Alors quoi ? Qui est responsable dans cette catastrophe annoncée ? Que doit-on pointer du doigt ? Le manque de perspicacité du Premier ministre ? La nonchalance du Président qui, le 7 mars, flânait dans les rues de Paris pour inciter les Parisiens à continuer à aller au théâtre ? La malheureuse désertion d’Agnès Buzyn ? Tout cela à la fois ?

Face aux accusations de cette dernière, les réactions indignées n'ont pas tardé à pleuvoir. Dans l'opposition, Jean-Luc Mélenchon qualifie de «consternants» les aveux d'Agnès Buzyn : «A-t-elle su et prévenu trois mois avant ? Et dans ce cas pourquoi n'a-t-elle rien fait ?» Pour Marine Le Pen, «les propos de l'ancienne ministre sont effarants. Y a-t-il eu dissimulation de la véritable gravité de la situation aux Français ?» Du côté Républicains, Nadine Morano juge cette confession terrifiante. «Elle savait que le tsunami allait arriver et elle n'a pas pris les mesures nécessaires.»

Au sein même du gouvernement, certains réclament des explications.
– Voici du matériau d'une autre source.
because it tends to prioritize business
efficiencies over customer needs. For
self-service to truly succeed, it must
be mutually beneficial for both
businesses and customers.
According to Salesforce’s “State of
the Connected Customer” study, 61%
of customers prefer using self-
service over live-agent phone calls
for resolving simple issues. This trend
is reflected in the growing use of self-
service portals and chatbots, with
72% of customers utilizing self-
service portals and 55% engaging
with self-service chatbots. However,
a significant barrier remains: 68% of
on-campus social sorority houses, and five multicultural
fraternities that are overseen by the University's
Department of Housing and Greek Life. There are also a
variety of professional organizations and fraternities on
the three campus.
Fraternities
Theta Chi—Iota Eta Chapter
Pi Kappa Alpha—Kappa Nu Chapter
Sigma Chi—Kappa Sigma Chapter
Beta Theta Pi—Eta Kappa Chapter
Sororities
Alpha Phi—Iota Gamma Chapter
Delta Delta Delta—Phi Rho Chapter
Matthieu Orphelin, le député (ex-LREM), a sans doute eu la parole la plus sensée (bien qu'un poil rudimentaire) : «Notre monde va mal, très mal.» Voilà au moins un point qui ne manquera pas de faire l'unanimité. D'anciens collègues, faisant directement référence à son récent échec électoral, affirment que la blessure d'Agnès Buzyn est une blessure d'orgueil : «Il y a du dépit, une blessure […] et peut-être aussi de la jalousie» alors qu'Olivier Véran, son successeur, est salué pour son efficacité et son énergie.

Barouf étatique

Quoi qu'il en soit, la nuit portant conseil (en ce moment, elles sont longues) Agnès Buzyn fait aujourd'hui machine arrière et dénonce l'utilisation qui est faite de ses propos. L'ancienne ministre «regrette la tonalité de cet article et l'utilisation qui en est [faite] en cette actualité où tout le pays doit être tourné vers la gestion de crise». Elle estime que «le gouvernement a été pleinement à la hauteur des défis pour affronter ce virus». Voilà un extraordinaire retournement de veste qui forcerait presque l'admiration tant il est audacieusement exécuté.
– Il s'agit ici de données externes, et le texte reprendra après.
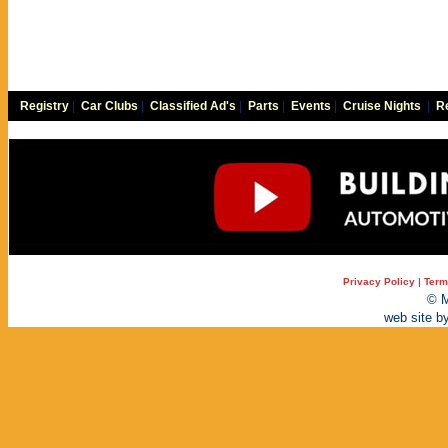
Registry
|
Car Clubs
|
Classified Ad's
|
Parts
|
Events
|
Cruise Nights
|
Re
Privacy Policy
|
Term
© M
web site b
Au milieu de ce grand barouf étatique, c’est à ceux qui, jour et nuit, travaillent d’arrache-pied pour nous sortir de cette terrible épreuve que les Français ont voulu rendre hommage. En effet, à l’appel de nombreux messages postés sur les réseaux sociaux, des centaines de personnes se sont retrouvées mardi soir à 20 heures aux fenêtres de leur appartement ou sur leur balcon (comme quoi, on ne fait pas que s’y ennuyer) pour applaudir, de concert, tous les soignants et soignantes de notre pays. Initiative à réitérer chaque soir. A vos mains !

(1) Dans Réflexions sur le péché, la souffrance, l'espérance et le vrai chemin.